Blog of Sara Jakša

Cleaning Text Data with Python

I did have the word frequencies in the CSV table, but I had a lot of troubles getting it in a form, where I could use it to make informative models. So I ended up learning to how do it in a way, that it can end up maybe in a form that I could actually use in the end.

While I was doing this, I learned a bit about cleaning and preparing data to be used in the analysis later.
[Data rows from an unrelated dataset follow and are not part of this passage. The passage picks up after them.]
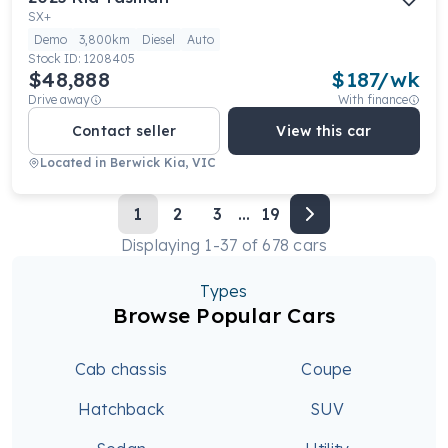
SX+
Demo
3,800km
Diesel
Auto
Stock ID:
1208405
$48,888
$
187
/wk
Drive away
With finance
Contact seller
View this car
Located in
Berwick Kia, VIC
1
2
3
...
19
Displaying
1
-
37
of
678
cars
Types
Browse Popular Cars
Cab chassis
Coupe
Hatchback
SUV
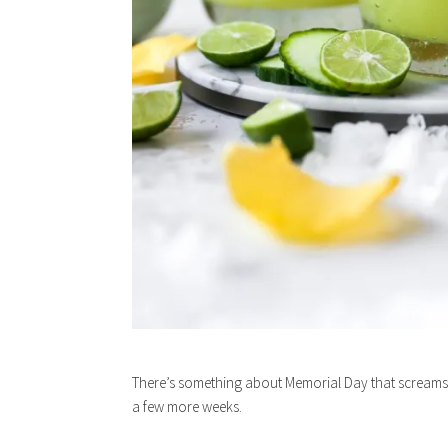
There’s something about Memorial Day that screams t
a few more weeks.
Here is the code that I have used:

    import nltk
    import string

    filenames = ["ENFJ",
                 "ENFP",
                 "ENTJ",
                 "ENTP",
                 "ESFJ",
                 "ESFP",
                 "ESTJ",
                 "ESTP",
                 "INFJ",
                 "INFP",
                 "INTJ",
                 "INTP",
                 "ISFJ",
                 "ISFP",
                 "ISTJ",
                 "ISTP"]

    contentdict = dict()
    stopwords = nltk.corpus.stopwords.words('english')
    stemmer = nltk.SnowballStemmer("english")

    def makeTextLower(wordlist):
        return [word.lower().strip() for word in wordlist]

    def excludeWords(excludedlist, wordlist):
        return [word for word in wordlist if word not in excludedlist]

    def wordStemmer(wordlist):
        return [stemmer.stem(word) for word in wordlist]

    def removeEmpty(wordlist):
        return [word for word in wordlist if word]

    for filename in filenames:
        contentdict[filename] = list()

    for filename in filenames:
        print(filename)
        with open(filename, "r") as read:
            content = read.readlines()
        content = "".join(content)
        content = content.translate(str.maketrans('','',string.punctuation))
        content = nltk.tokenize.word_tokenize(content)
        content = makeTextLower(content)
        content = removeEmpty(content)
        content = excludeWords(stopwords, content)
        content = wordStemmer(content)
        content = nltk.FreqDist(content)
        content = excludeWords(content.hapaxes(), content)
        contentdict[filename].append(content)

I started it an a dictionary, because I had ideas what else could still add. But when I tried to add another thing, I ended up not having enough RAM in order to do it, so I had to give up on this idea. It would have been good, but I guess I will either wait until I get more RAM or I figure out how to do it without holding the whole thing in the RAM.